• [Task statement]
Reproduce the lines from the one containing "Сеть студий" through the last line, both included, and leave the pictures out of your copy.

• [Records provided]
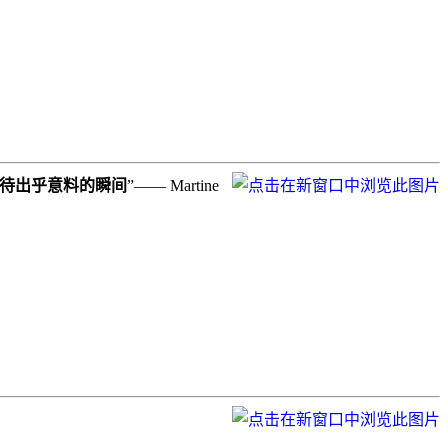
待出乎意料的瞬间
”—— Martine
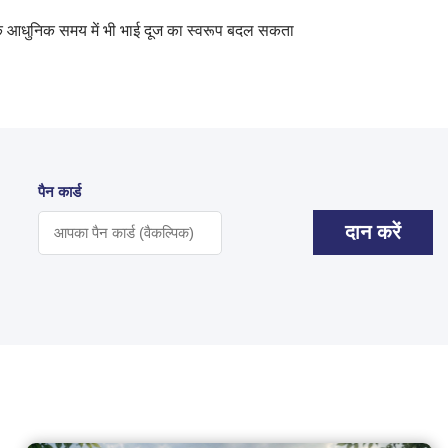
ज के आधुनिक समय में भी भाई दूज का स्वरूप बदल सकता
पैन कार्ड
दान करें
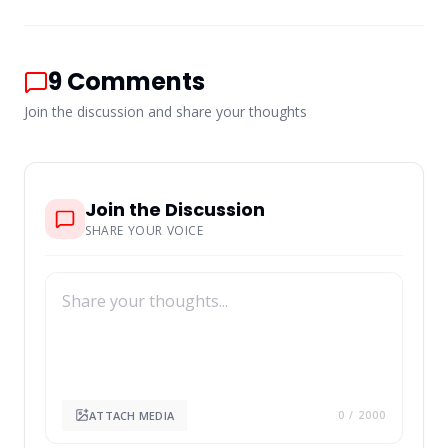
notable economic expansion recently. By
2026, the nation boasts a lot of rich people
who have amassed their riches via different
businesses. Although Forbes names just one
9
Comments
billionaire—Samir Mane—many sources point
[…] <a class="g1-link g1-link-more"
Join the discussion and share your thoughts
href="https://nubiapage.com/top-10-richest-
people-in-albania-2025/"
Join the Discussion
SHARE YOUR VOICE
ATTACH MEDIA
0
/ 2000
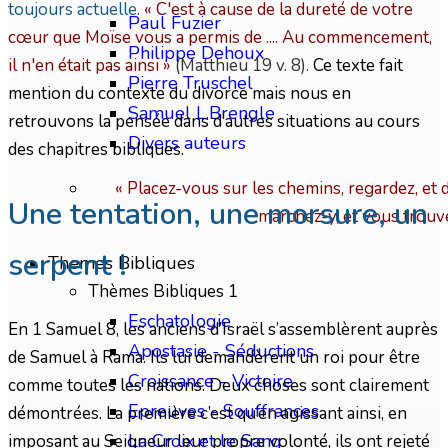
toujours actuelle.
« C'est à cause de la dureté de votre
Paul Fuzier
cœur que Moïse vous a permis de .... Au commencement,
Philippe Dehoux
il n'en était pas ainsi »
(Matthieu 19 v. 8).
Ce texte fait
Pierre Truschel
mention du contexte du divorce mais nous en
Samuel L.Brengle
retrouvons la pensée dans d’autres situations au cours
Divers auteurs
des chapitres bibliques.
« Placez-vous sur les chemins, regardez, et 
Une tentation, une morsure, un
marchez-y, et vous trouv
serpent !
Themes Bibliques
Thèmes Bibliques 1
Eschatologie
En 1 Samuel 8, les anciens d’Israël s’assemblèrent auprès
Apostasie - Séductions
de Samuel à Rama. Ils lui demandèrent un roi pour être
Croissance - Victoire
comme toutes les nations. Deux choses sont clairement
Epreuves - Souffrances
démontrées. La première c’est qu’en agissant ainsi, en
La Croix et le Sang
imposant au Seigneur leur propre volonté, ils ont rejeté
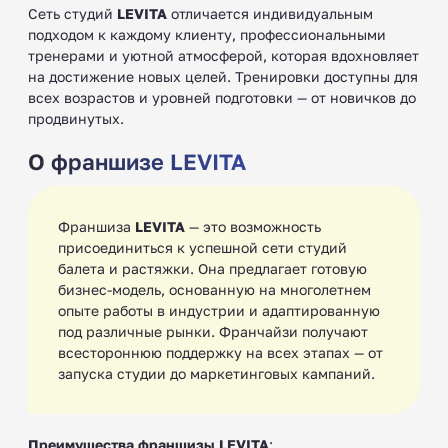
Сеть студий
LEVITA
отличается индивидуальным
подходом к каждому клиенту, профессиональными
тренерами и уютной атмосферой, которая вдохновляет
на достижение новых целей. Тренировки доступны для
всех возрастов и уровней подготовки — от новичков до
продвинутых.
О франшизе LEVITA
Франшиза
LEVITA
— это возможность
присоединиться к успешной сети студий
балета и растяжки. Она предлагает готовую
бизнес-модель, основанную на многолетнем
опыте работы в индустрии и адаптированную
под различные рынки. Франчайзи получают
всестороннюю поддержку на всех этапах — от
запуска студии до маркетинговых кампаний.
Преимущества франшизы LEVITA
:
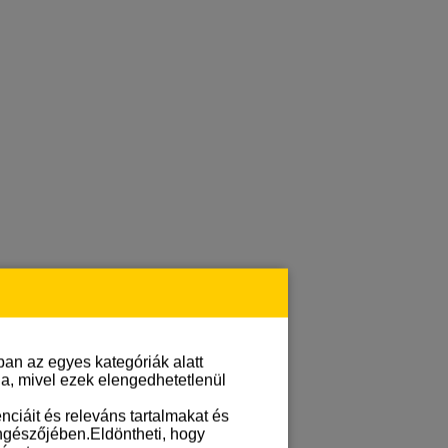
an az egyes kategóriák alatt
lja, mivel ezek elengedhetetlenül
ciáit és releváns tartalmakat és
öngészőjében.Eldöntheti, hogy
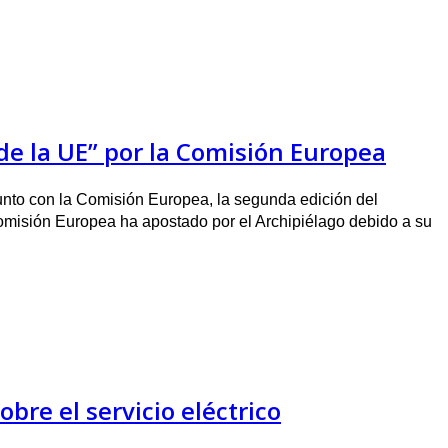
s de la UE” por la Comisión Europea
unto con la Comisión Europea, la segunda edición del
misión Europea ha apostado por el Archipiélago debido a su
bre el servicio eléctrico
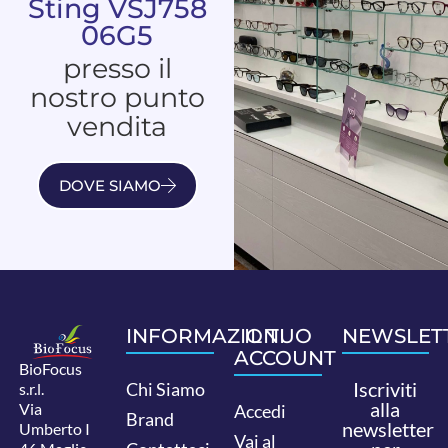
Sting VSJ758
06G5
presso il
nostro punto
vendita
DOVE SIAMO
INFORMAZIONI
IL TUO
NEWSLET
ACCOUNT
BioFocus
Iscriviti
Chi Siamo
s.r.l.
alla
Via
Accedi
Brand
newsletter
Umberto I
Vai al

• [Solution for this task]
Сеть студий
LEVITA
отличается индивидуальным
подходом к каждому клиенту, профессиональными
тренерами и уютной атмосферой, которая вдохновляет
на достижение новых целей. Тренировки доступны для
всех возрастов и уровней подготовки — от новичков до
продвинутых.
О франшизе LEVITA
Франшиза
LEVITA
— это возможность
присоединиться к успешной сети студий
балета и растяжки. Она предлагает готовую
бизнес-модель, основанную на многолетнем
опыте работы в индустрии и адаптированную
под различные рынки. Франчайзи получают
всестороннюю поддержку на всех этапах — от
запуска студии до маркетинговых кампаний.
Преимущества франшизы LEVITA
:
an az egyes kategóriák alatt
lja, mivel ezek elengedhetetlenül
ciáit és releváns tartalmakat és
öngészőjében.Eldöntheti, hogy
s de la UE” por la Comisión Europea
unto con la Comisión Europea, la segunda edición del
misión Europea ha apostado por el Archipiélago debido a su
bre el servicio eléctrico
Sting VSJ758
06G5
presso il
nostro punto
vendita
DOVE SIAMO
INFORMAZIONI
IL TUO
NEWSLET
ACCOUNT
BioFocus
Iscriviti
Chi Siamo
s.r.l.
alla
Via
Accedi
Brand
newsletter
Umberto I
Vai al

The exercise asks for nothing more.